Accessibility isn’t a “nice to have.” It’s the law in many regions, but more importantly, it’s about making the web usable for everyone. The Web Content Accessibility Guidelines (WCAG) set the standard, and following them also improves SEO, usability, and conversion rates.
The most common accessibility fails
- Poor colour contrast: Text that blends into its background.
- Missing alt text: Screen readers can’t describe images.
- Unclear link text: “Click here” is meaningless out of context.
- Inaccessible forms: Missing labels, poor focus styles.
A practical tool: the Colour Contrast Checker
When working with AVE Design, I built a Colour Contrast Checker.

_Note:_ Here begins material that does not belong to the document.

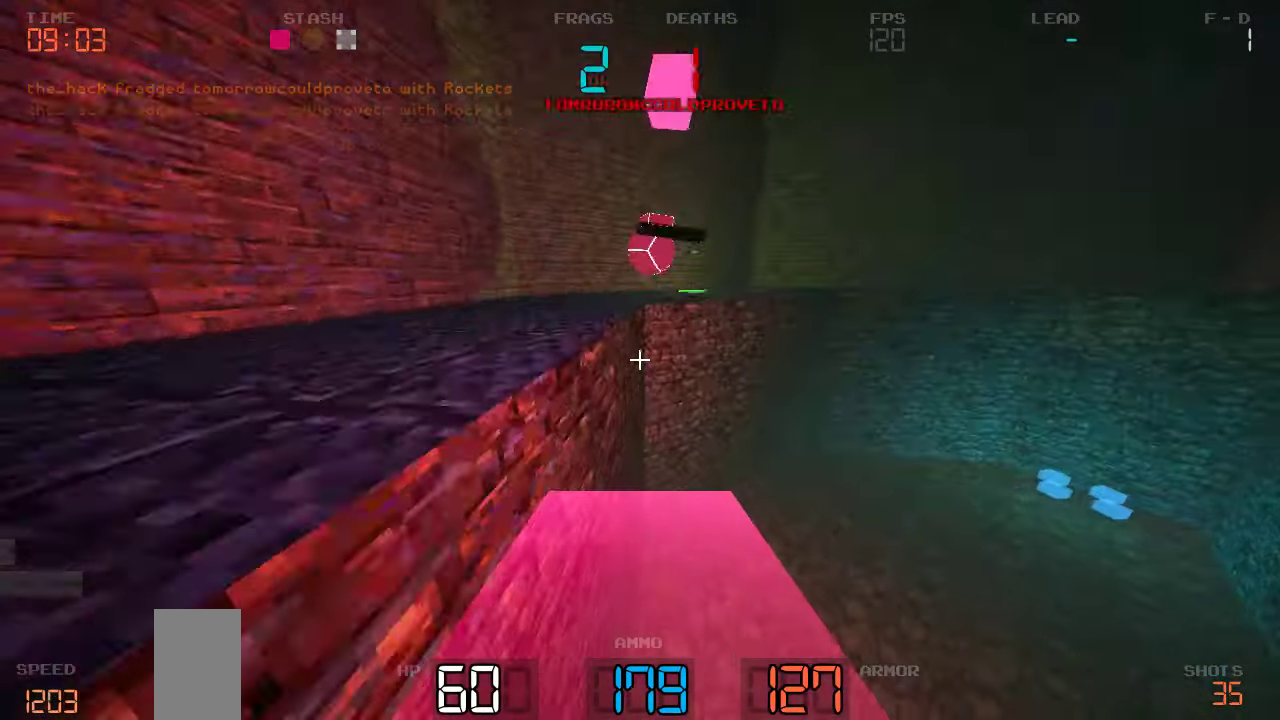
{"keys": ["s"], "events": [[16, "s", "down"], [183, "d", "up"]]}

It takes two colours, calculates their luminance, and outputs a contrast ratio with WCAG pass/fail results.
The maths:
Contrast ratio = (L1 + 0.05) / (L2 + 0.05)
Where L1 is the lighter colour’s luminance, L2 is the darker.
If that ratio is below 4.5:1 for body text, it fails WCAG AA.
Implementing WCAG in WordPress
- Install an accessibility checker plugin like WP Accessibility.
- Test your colours using the AVE tool or WebAIM’s checker.
- Use descriptive link text (“Download the Annual Report” beats “Click here”).
- Add alt text to all meaningful images.
- Check with a keyboard – can you navigate the whole site without a mouse?

Takeaway checklist:
- Meet WCAG 2.2 AA as a baseline.
- Test colour contrast before design sign-off.
- Choose a theme that’s accessibility-ready.
- Test with both automated tools and manual checks.